Former rep admits he misappropriated $210,000 from margin accounts of dad’s spouse, then tried to hide it with risky trades
The Investment Industry Regulatory Organization of Canada (IIROC) has ordered Philip Bélisle, a former representative with National Bank Financial (NBF), to pay $100,000 in fines, a $12,600 disgorgement, and $10,000 in costs for misappropriating over $200,000 from a client’s margin accounts.
In a written liability decision dated July 5, IIROC said that in May 2014, the client – a 62-year-old woman who was married to Bélisle’s father – opened three managed accounts with cash and investments valued at net $850,000, to be managed at Bélisle’s discretion.
That November, she opened one Canadian-dollar and one U.S.-dollar margin account with NBF. The account opening documents the client signed included an options trading agreement, which stated that Bélisle would provide management on a non-discretionary basis.
But according to IIROC, Bélisle claimed the client signed the margin account opening documents without fully understanding them. In reality, he said, it was agreed with his father that the accounts would be opened in her name only, and that it would be used as a vehicle to borrow funds – without her knowledge or consent – that Bélisle would use to pay for renovations at his own residence.

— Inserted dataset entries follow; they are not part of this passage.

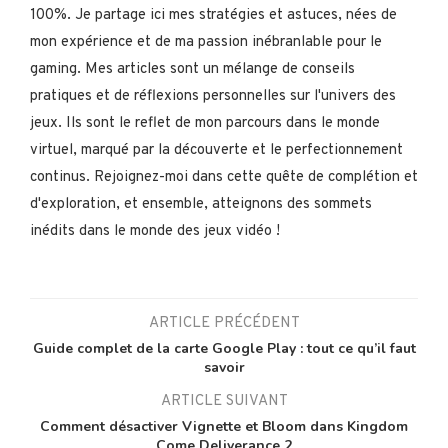
100%. Je partage ici mes stratégies et astuces, nées de
mon expérience et de ma passion inébranlable pour le
gaming. Mes articles sont un mélange de conseils
pratiques et de réflexions personnelles sur l'univers des
jeux. Ils sont le reflet de mon parcours dans le monde
virtuel, marqué par la découverte et le perfectionnement
continus. Rejoignez-moi dans cette quête de complétion et
d'exploration, et ensemble, atteignons des sommets
inédits dans le monde des jeux vidéo !
ARTICLE PRÉCÉDENT
Guide complet de la carte Google Play : tout ce qu’il faut
savoir
ARTICLE SUIVANT
Comment désactiver Vignette et Bloom dans Kingdom
Come Deliverance 2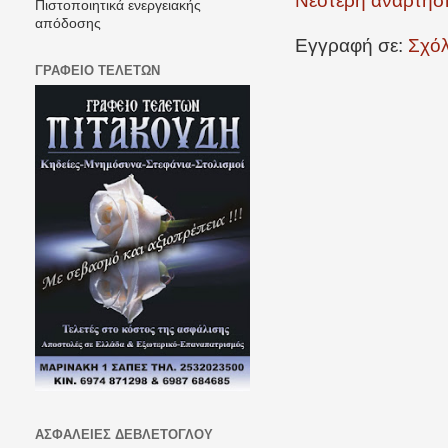
Νεότερη ανάρτησ
Πιστοποιητικά ενεργειακής
απόδοσης
Εγγραφή σε:
Σχόλ
ΓΡΑΦΕΙΟ ΤΕΛΕΤΩΝ
ΑΣΦΑΛΕΙΕΣ ΔΕΒΛΕΤΟΓΛΟΥ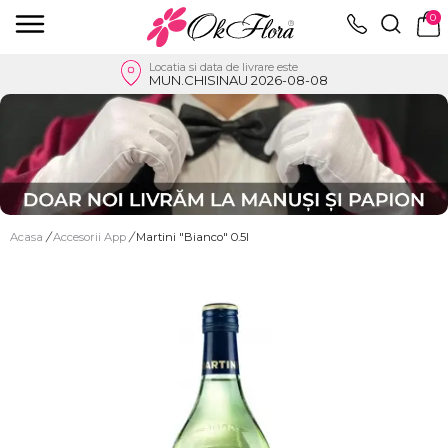
0
Locatia si data de livrare este
MUN.CHISINAU 2026-08-08
Acasa
/
Accesorii App
/
Martini "Bianco" 0.5l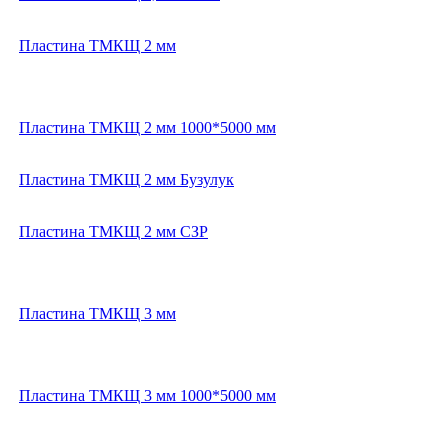
Пластина ТМКЩ 2 мм
Пластина ТМКЩ 2 мм 1000*5000 мм
Пластина ТМКЩ 2 мм Бузулук
Пластина ТМКЩ 2 мм СЗР
Пластина ТМКЩ 3 мм
Пластина ТМКЩ 3 мм 1000*5000 мм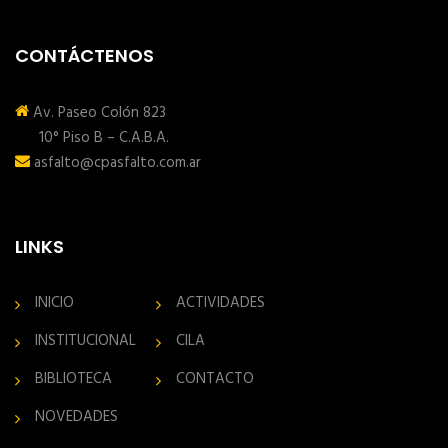
CONTÁCTENOS
Av. Paseo Colón 823
10° Piso B – C.A.B.A.
asfalto@cpasfalto.com.ar
LINKS
INICIO
ACTIVIDADES
INSTITUCIONAL
CILA
BIBLIOTECA
CONTACTO
NOVEDADES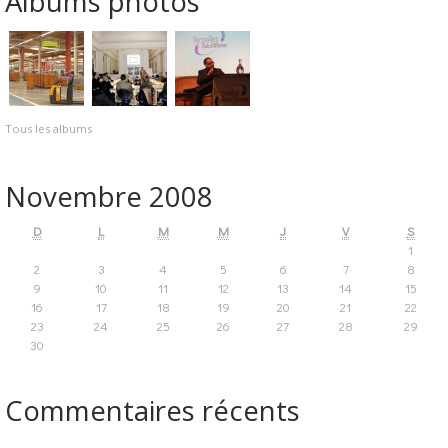
Albums photos
Tous les albums
Novembre 2008
D
L
M
M
J
V
S
1
2
3
4
5
6
7
8
9
10
11
12
13
14
15
16
17
18
19
20
21
22
23
24
25
26
27
28
29
30
Commentaires récents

“According to [Bélisle], despite the fact that the margin accounts were not discretionary by nature, it was agreed with [Bélisle’s father] that these accounts would be managed as such, that is, without obtaining the client’s prior authorization to execute transactions or trades in the accounts,” the document said.
Bélisle never filed any written document authorizing him to exercise any control over the margin accounts, but IIROC said he claimed his father had gotten a verbal authorization from the spouse that would allow him to give instructions relating to her accounts.

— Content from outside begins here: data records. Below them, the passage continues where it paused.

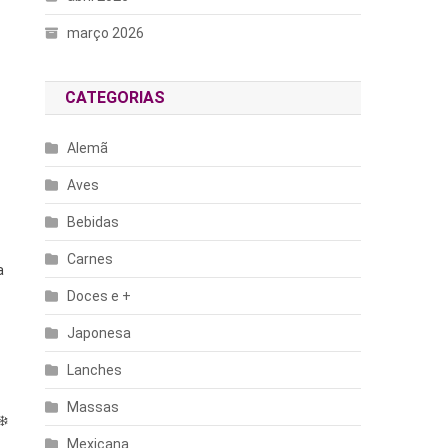
março 2026
CATEGORIAS
Alemã
Aves
Bebidas
Carnes
a
Doces e +
Japonesa
Lanches
Massas
❄️
Mexicana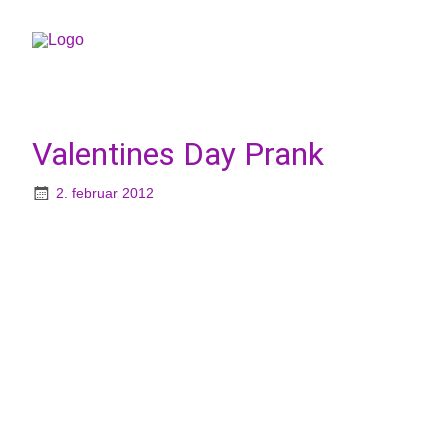
Valentines Day Prank
2. februar 2012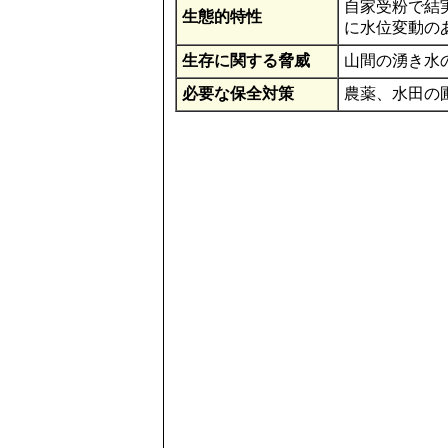
自家受粉で結
生態的特性
に水位変動の
生存に関する脅威
山間の湧き水
必要な保全対策
農薬、水田の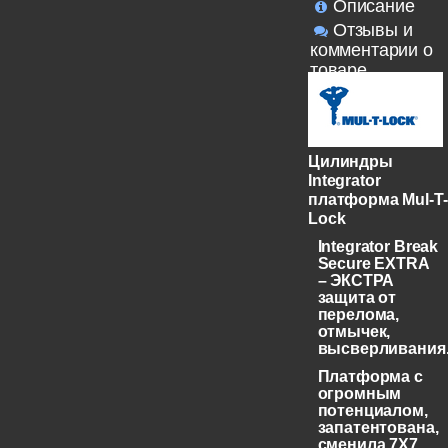
Описание
Отзывы и
комментарии о
товаре
Цилиндры
Integrator
платформа Mul-T-
Lock
Integrator Break
Secure EXTRA
– ЭКСТРА
защита от
перелома,
отмычек,
высверливания
Платформа с
огромным
потенциалом,
запатентована,
сменила 7X7,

On February 16, 2015, Bélisle transferred $150,000 from the client’s margin accounts to his father’s bank account; because NBF’s internal policies require a signed transfer request for transfers exceeding $25,000, he instructed his assistant to forge the client’s signature on a request form. In the following weeks, he effected three additional transfers of $20,000 each from the margin accounts, and transferred the entire $210,000 from his father’s account to his own account.

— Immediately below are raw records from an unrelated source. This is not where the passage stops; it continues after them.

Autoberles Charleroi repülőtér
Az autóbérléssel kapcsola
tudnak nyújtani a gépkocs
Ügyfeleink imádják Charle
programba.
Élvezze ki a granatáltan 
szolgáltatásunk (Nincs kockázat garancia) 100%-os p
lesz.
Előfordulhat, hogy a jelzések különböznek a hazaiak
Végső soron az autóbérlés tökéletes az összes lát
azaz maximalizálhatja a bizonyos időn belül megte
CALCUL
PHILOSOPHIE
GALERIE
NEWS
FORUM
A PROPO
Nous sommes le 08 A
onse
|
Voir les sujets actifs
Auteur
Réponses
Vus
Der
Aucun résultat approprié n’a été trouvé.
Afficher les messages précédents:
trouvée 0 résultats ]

To keep his father’s spouse in the dark, Bélisle had his assistant make changes to ensure documents relating to activity within the margin accounts went to his father’s email address, and that she was not notified when documents were available.
In an attempt to cover the $210,000 deficit he left behind, Bélisle executed options trades according to a risky leveraging strategy that the client had not approved. Between February 2015 and November 2016, he executed approximately 1,250 trades involving the options and shares in the margin accounts; over that time, the average debit balance in the accounts was nearly $360,000, and a net commission of $12,600 was paid to Bélisle.
“In late October 2016, … the debit side of the client’s margin accounts hit close to $543,000 CAD, including the $210,000 CAD initially appropriated by the Respondent,” IIROC said. “[T]he options trading carried out … was not within the bounds of good business practice, given the large number of trades, the excessive amount of margin used in the accounts, and the speculative nature of the applied strategy, which went against the client’s interests.”
IIROC has also imposed a temporary ban of 10 years less 14 months on Bélisle, to be followed by two years of strict supervision.